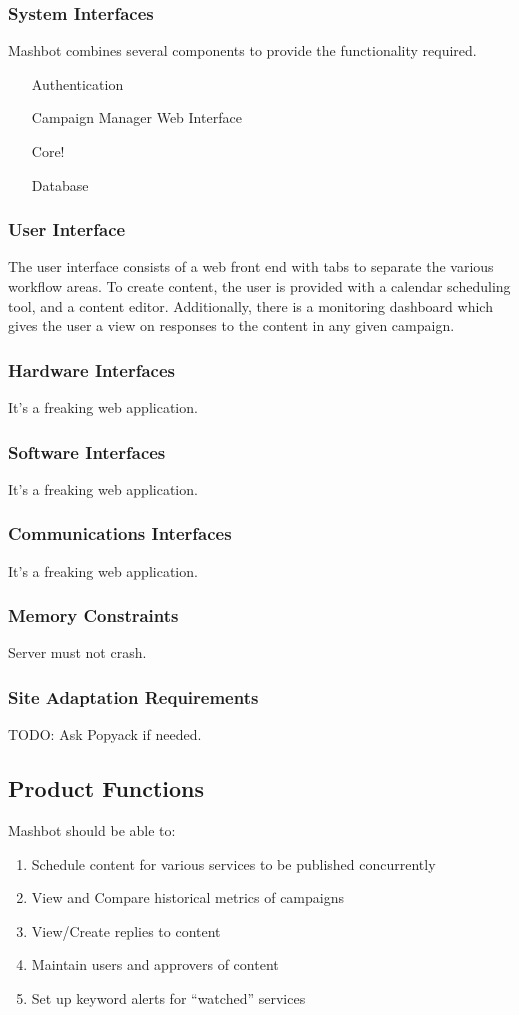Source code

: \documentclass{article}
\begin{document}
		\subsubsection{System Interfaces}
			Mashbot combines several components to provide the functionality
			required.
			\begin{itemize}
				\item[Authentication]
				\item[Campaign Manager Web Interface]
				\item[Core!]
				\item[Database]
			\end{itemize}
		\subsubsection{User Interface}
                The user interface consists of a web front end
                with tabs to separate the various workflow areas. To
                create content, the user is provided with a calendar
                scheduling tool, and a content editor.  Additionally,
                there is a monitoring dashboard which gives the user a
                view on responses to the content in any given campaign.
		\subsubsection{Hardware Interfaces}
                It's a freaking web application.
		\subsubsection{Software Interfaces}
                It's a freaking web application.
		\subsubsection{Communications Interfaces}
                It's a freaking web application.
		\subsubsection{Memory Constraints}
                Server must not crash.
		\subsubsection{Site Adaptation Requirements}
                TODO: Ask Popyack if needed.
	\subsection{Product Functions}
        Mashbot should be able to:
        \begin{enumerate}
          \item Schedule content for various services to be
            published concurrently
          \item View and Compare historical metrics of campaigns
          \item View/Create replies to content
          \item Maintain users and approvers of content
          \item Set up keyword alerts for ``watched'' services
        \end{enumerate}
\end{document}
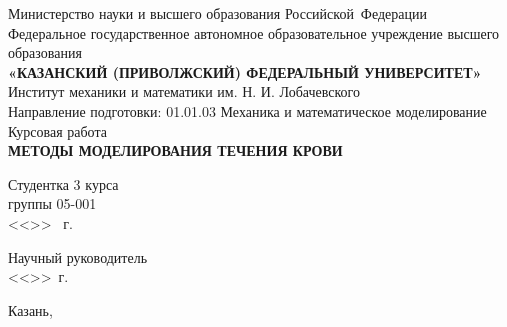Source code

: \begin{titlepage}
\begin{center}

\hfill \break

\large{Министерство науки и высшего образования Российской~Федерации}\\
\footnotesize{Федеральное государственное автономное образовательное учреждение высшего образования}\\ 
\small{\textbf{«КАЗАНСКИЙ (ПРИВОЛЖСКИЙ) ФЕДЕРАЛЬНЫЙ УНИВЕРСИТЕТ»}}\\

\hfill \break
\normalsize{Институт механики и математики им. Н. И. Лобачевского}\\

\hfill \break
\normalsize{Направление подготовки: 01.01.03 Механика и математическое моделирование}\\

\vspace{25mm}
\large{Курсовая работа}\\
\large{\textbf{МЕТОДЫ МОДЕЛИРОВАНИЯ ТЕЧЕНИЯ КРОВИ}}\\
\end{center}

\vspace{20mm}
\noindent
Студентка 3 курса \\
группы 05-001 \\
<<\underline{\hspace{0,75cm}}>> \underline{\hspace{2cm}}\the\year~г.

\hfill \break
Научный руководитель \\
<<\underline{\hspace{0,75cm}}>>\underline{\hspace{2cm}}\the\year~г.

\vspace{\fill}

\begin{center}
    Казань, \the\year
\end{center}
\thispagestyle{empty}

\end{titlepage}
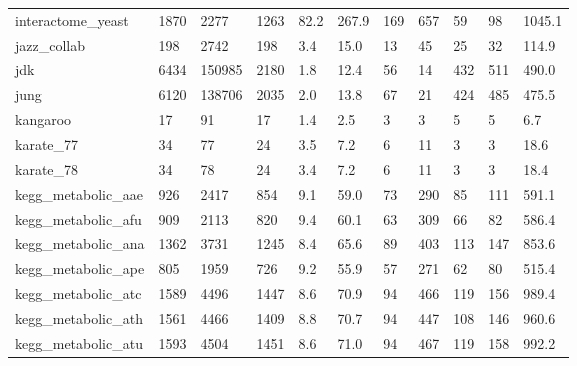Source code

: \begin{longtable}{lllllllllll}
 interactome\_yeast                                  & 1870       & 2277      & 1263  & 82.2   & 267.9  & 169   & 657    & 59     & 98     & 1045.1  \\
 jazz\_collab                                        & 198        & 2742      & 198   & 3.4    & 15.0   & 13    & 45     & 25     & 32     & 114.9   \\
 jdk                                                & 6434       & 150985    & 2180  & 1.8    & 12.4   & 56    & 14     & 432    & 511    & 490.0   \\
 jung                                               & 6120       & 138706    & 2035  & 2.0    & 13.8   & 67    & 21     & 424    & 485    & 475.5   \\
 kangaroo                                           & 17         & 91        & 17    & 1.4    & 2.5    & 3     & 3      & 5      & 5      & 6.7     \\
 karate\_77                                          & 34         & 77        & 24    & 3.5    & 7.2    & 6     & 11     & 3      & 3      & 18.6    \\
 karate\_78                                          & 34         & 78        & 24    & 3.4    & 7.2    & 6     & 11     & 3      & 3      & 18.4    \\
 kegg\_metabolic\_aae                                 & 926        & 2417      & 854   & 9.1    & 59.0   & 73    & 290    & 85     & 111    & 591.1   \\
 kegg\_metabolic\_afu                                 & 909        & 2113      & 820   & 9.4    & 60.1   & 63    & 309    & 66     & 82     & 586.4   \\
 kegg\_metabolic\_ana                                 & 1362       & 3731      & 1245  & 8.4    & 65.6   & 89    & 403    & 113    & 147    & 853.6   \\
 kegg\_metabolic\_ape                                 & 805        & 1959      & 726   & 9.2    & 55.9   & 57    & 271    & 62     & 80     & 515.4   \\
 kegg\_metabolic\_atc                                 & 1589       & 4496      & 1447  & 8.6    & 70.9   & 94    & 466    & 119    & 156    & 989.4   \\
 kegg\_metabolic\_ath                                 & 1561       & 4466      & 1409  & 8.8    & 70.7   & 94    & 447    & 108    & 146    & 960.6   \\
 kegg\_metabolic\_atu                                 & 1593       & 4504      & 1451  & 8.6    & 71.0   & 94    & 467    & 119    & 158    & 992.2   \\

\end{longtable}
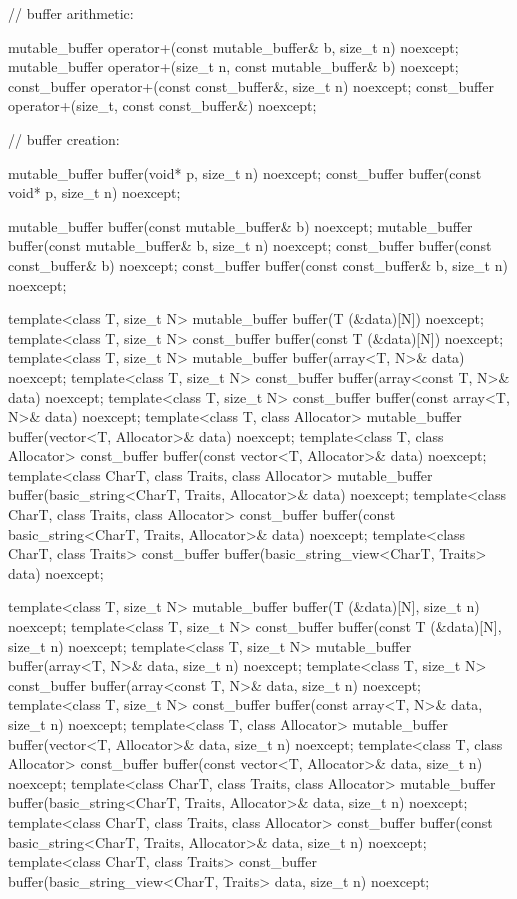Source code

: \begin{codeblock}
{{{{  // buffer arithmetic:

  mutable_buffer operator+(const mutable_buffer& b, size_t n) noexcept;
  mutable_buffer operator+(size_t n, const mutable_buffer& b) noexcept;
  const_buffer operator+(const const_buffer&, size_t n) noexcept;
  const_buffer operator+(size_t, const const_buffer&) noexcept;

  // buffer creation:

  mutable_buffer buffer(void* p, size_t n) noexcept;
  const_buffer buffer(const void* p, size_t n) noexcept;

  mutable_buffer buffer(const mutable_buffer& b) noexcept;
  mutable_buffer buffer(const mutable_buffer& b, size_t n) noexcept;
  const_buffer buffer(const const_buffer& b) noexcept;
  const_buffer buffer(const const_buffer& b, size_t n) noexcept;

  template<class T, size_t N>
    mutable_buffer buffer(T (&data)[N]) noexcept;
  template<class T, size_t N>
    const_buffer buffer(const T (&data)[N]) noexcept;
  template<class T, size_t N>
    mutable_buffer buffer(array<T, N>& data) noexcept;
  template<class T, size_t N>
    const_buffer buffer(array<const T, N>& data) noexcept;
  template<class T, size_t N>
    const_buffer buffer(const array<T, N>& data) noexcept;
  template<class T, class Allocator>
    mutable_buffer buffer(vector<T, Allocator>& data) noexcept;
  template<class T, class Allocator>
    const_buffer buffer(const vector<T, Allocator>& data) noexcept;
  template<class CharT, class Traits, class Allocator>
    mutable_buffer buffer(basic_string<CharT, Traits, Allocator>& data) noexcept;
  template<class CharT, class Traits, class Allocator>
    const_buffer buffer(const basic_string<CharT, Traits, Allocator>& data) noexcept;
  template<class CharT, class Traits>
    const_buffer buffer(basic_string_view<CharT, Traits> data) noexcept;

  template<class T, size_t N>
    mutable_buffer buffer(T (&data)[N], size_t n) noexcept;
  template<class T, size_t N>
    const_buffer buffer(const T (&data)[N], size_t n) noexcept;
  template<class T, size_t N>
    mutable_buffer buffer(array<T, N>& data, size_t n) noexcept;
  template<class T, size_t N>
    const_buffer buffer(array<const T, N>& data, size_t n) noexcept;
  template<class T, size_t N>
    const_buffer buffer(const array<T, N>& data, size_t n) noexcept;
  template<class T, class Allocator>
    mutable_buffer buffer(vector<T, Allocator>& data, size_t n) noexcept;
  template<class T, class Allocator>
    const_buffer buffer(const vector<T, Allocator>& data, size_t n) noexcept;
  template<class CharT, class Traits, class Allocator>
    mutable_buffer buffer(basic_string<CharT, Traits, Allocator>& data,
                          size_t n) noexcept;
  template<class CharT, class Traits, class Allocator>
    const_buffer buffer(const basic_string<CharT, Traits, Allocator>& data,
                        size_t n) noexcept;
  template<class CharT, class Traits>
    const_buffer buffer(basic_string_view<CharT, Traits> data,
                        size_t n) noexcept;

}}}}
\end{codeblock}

• • • •

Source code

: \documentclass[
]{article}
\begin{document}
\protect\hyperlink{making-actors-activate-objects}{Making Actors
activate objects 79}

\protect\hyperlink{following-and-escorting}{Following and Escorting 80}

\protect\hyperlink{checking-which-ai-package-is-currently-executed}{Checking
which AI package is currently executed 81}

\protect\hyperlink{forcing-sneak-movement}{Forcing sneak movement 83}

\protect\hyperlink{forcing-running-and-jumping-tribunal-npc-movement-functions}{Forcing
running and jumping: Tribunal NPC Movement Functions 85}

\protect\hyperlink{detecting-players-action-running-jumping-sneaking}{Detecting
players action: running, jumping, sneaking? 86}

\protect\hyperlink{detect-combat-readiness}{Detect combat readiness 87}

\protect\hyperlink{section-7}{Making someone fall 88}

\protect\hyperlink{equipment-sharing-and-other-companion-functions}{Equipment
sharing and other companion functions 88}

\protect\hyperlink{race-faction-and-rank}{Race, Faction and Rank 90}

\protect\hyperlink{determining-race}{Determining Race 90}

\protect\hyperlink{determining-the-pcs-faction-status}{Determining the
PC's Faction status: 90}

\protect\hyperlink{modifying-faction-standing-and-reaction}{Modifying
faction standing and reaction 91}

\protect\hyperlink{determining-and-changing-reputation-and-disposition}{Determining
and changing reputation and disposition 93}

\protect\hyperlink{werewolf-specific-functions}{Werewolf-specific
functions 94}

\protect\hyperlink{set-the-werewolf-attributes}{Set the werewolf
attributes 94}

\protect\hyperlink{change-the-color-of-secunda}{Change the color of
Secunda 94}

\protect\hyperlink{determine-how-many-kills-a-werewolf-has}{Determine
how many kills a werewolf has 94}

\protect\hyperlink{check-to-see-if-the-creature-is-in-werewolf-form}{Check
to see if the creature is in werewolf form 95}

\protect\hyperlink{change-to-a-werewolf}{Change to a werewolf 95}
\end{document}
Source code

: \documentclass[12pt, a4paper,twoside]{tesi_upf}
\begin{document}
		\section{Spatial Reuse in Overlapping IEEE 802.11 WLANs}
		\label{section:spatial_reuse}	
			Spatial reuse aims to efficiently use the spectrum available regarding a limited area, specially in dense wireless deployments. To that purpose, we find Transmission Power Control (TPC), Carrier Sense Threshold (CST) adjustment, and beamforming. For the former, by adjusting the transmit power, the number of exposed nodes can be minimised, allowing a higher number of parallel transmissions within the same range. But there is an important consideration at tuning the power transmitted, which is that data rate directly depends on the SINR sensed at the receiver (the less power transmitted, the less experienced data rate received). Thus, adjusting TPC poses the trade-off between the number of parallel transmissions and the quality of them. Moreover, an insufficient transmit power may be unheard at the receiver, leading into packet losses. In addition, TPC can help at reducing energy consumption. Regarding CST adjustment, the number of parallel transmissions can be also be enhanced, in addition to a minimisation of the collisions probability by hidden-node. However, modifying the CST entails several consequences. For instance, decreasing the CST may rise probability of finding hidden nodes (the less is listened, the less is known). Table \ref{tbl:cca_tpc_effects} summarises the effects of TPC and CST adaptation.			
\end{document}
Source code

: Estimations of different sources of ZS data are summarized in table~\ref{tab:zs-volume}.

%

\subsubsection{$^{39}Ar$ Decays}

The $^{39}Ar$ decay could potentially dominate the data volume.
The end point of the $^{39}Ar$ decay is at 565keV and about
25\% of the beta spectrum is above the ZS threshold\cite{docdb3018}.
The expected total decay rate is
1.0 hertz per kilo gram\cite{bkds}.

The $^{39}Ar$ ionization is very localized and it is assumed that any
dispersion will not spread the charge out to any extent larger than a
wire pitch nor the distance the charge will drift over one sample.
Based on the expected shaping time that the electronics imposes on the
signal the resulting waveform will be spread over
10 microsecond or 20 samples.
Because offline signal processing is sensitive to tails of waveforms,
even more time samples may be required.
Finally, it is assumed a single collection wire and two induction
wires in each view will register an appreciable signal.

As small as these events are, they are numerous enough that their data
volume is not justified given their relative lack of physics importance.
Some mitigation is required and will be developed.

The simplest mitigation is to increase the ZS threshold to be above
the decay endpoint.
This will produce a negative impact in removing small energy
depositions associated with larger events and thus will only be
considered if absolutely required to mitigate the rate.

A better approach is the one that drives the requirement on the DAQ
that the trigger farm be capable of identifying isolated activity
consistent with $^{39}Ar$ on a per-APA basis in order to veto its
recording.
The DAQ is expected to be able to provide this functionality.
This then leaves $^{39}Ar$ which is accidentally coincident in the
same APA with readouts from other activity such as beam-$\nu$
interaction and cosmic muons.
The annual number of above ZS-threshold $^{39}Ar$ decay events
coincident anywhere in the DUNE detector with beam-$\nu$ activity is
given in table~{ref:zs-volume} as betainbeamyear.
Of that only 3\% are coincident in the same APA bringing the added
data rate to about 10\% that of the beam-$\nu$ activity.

• • • •

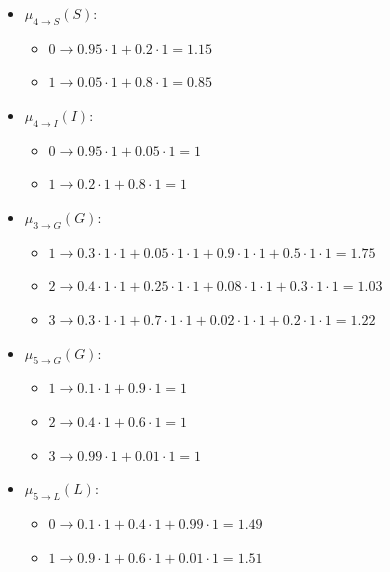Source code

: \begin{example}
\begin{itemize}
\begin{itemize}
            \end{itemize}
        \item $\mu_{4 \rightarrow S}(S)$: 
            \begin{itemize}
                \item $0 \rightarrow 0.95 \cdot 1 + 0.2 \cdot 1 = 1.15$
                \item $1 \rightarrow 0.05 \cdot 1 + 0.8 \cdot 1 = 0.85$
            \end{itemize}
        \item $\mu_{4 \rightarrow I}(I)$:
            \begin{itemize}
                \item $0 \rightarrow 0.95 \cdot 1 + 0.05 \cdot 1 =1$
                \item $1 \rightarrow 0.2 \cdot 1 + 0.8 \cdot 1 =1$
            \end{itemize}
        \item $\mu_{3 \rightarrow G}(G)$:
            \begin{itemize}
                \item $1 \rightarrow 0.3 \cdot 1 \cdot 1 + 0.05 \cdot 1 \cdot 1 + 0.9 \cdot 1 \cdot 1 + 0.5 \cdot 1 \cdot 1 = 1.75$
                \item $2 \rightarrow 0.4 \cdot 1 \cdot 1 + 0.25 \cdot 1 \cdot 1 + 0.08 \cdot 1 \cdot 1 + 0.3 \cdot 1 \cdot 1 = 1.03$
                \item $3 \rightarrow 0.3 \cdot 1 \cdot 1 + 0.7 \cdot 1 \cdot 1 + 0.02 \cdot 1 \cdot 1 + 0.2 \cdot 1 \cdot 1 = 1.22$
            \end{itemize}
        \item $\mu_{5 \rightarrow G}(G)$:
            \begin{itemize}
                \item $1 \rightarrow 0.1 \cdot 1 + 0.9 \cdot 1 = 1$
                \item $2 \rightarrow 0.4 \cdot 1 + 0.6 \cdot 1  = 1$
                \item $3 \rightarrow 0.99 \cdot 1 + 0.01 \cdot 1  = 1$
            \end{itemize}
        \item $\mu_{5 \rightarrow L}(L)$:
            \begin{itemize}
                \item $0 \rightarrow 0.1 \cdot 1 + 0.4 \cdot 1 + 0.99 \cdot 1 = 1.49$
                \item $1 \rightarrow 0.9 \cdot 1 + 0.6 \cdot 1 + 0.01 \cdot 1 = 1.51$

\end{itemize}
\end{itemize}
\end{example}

• • • •

-- What the task asks --
Only the lines above starting at the one containing "the data volume." and ending at the one containing "assumed that any", both included, are to be returned, exactly as they read.

-- Solution to the problem --
The $^{39}Ar$ decay could potentially dominate the data volume.
The end point of the $^{39}Ar$ decay is at 565keV and about
25\% of the beta spectrum is above the ZS threshold\cite{docdb3018}.
The expected total decay rate is
1.0 hertz per kilo gram\cite{bkds}.

The $^{39}Ar$ ionization is very localized and it is assumed that any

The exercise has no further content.